# Exercise:
I'd like the entries that follow repeated exactly, with the pictures left out.

# Records supplied:
Start of Block

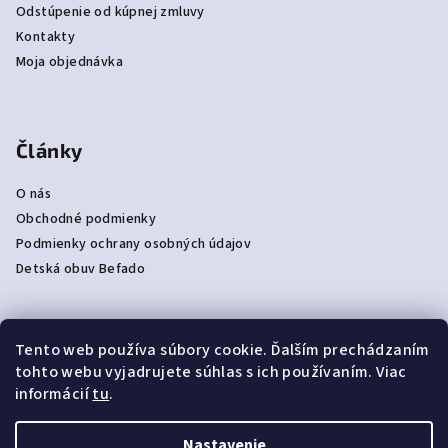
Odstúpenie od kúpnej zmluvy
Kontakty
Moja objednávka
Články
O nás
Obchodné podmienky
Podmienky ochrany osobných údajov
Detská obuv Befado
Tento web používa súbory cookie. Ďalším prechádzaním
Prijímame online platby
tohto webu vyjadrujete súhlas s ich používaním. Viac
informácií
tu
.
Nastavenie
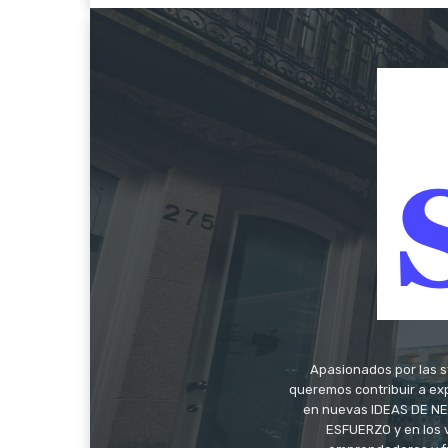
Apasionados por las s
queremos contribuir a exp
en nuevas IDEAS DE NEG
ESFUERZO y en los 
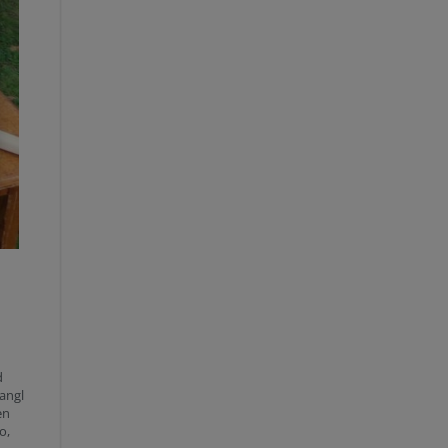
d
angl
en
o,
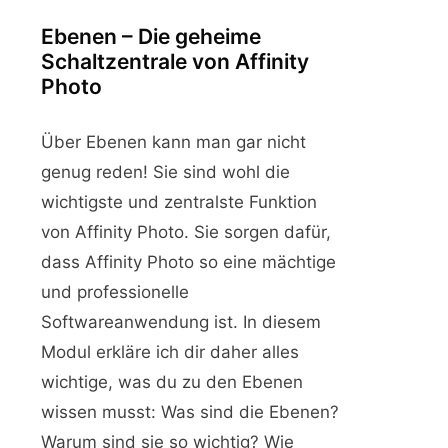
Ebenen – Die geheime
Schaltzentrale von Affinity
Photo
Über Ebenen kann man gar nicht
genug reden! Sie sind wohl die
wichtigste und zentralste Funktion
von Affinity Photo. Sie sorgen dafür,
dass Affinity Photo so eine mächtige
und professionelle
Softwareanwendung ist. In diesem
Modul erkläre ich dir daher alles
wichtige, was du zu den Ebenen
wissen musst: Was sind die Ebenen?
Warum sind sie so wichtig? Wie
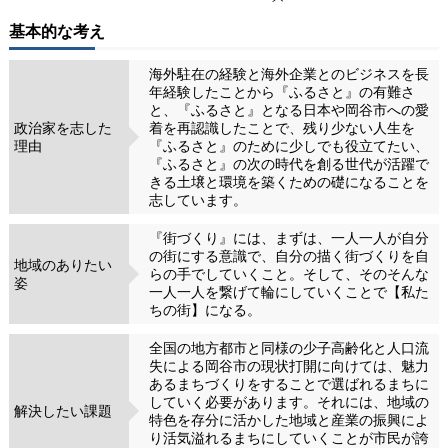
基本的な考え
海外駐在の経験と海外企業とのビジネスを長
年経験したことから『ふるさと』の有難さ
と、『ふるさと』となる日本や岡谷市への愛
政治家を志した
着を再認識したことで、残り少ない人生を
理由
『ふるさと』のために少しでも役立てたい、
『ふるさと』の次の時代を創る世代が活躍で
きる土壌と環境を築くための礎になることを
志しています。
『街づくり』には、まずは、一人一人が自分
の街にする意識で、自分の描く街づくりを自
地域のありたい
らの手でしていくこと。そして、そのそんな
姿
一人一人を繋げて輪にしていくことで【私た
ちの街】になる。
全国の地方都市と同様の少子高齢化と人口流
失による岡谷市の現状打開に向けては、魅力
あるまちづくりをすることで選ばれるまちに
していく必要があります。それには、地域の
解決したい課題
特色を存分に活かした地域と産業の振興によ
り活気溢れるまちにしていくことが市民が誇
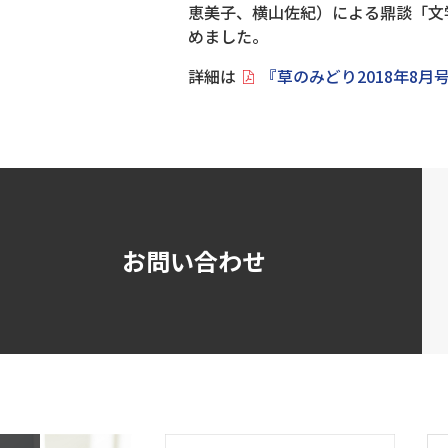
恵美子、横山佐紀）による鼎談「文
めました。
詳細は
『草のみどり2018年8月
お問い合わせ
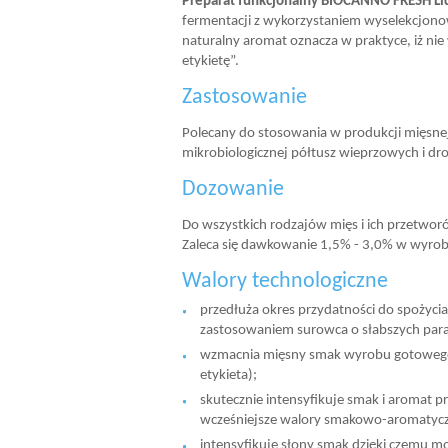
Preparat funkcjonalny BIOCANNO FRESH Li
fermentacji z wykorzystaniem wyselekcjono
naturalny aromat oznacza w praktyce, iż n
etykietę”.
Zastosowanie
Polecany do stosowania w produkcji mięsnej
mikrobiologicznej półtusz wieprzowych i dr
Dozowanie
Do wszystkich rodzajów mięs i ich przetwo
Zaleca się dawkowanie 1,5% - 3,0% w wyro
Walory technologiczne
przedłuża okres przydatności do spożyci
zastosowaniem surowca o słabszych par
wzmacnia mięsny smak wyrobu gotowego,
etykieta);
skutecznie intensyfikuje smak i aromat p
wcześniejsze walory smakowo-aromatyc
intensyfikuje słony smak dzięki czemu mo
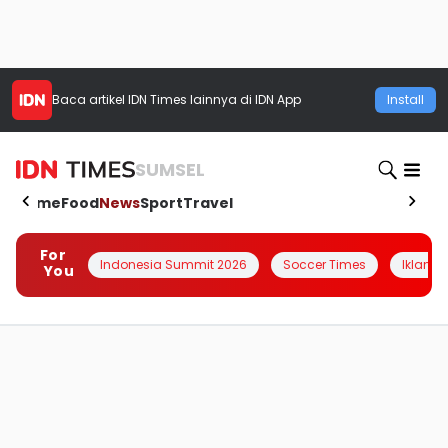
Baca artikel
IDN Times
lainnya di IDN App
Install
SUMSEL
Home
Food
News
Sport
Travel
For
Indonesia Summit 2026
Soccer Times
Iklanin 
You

End of Block

# Problem solution:
Odstúpenie od kúpnej zmluvy
Kontakty
Moja objednávka
Články
O nás
Obchodné podmienky
Podmienky ochrany osobných údajov
Detská obuv Befado
Tento web používa súbory cookie. Ďalším prechádzaním
Prijímame online platby
tohto webu vyjadrujete súhlas s ich používaním. Viac
informácií
tu
.
Nastavenie
Apasionados por las s
queremos contribuir a exp
en nuevas IDEAS DE NEG
ESFUERZO y en los 
d
angl
en
o,
Ebenen – Die geheime
Schaltzentrale von Affinity
Photo
Über Ebenen kann man gar nicht
genug reden! Sie sind wohl die
wichtigste und zentralste Funktion
von Affinity Photo. Sie sorgen dafür,
dass Affinity Photo so eine mächtige
und professionelle
Softwareanwendung ist. In diesem
Modul erkläre ich dir daher alles
wichtige, was du zu den Ebenen
wissen musst: Was sind die Ebenen?
Warum sind sie so wichtig? Wie
基本的な考え
海外駐在の経験と海外企業とのビジネスを長
年経験したことから『ふるさと』の有難さ
と、『ふるさと』となる日本や岡谷市への愛
政治家を志した
着を再認識したことで、残り少ない人生を
理由
『ふるさと』のために少しでも役立てたい、
『ふるさと』の次の時代を創る世代が活躍で
きる土壌と環境を築くための礎になることを
志しています。
『街づくり』には、まずは、一人一人が自分
の街にする意識で、自分の描く街づくりを自
地域のありたい
らの手でしていくこと。そして、そのそんな
姿
一人一人を繋げて輪にしていくことで【私た
ちの街】になる。
全国の地方都市と同様の少子高齢化と人口流
失による岡谷市の現状打開に向けては、魅力
あるまちづくりをすることで選ばれるまちに
していく必要があります。それには、地域の
解決したい課題
特色を存分に活かした地域と産業の振興によ
り活気溢れるまちにしていくことが市民が誇
恵美子、横山佐紀）による鼎談「文
めました。
詳細は
『草のみどり2018年8月
お問い合わせ
Preparat funkcjonalny BIOCANNO FRESH Li
fermentacji z wykorzystaniem wyselekcjono
naturalny aromat oznacza w praktyce, iż n
etykietę”.
Zastosowanie
Polecany do stosowania w produkcji mięsnej
mikrobiologicznej półtusz wieprzowych i dr
Dozowanie
Do wszystkich rodzajów mięs i ich przetwo
Zaleca się dawkowanie 1,5% - 3,0% w wyro
Walory technologiczne
przedłuża okres przydatności do spożyci
zastosowaniem surowca o słabszych par
wzmacnia mięsny smak wyrobu gotowego,
etykieta);
skutecznie intensyfikuje smak i aromat p
wcześniejsze walory smakowo-aromatyc
intensyfikuje słony smak dzięki czemu mo
Baca artikel
IDN Times
lainnya di IDN App
Install
SUMSEL
Home
Food
News
Sport
Travel
For
Indonesia Summit 2026
Soccer Times
Iklanin 
You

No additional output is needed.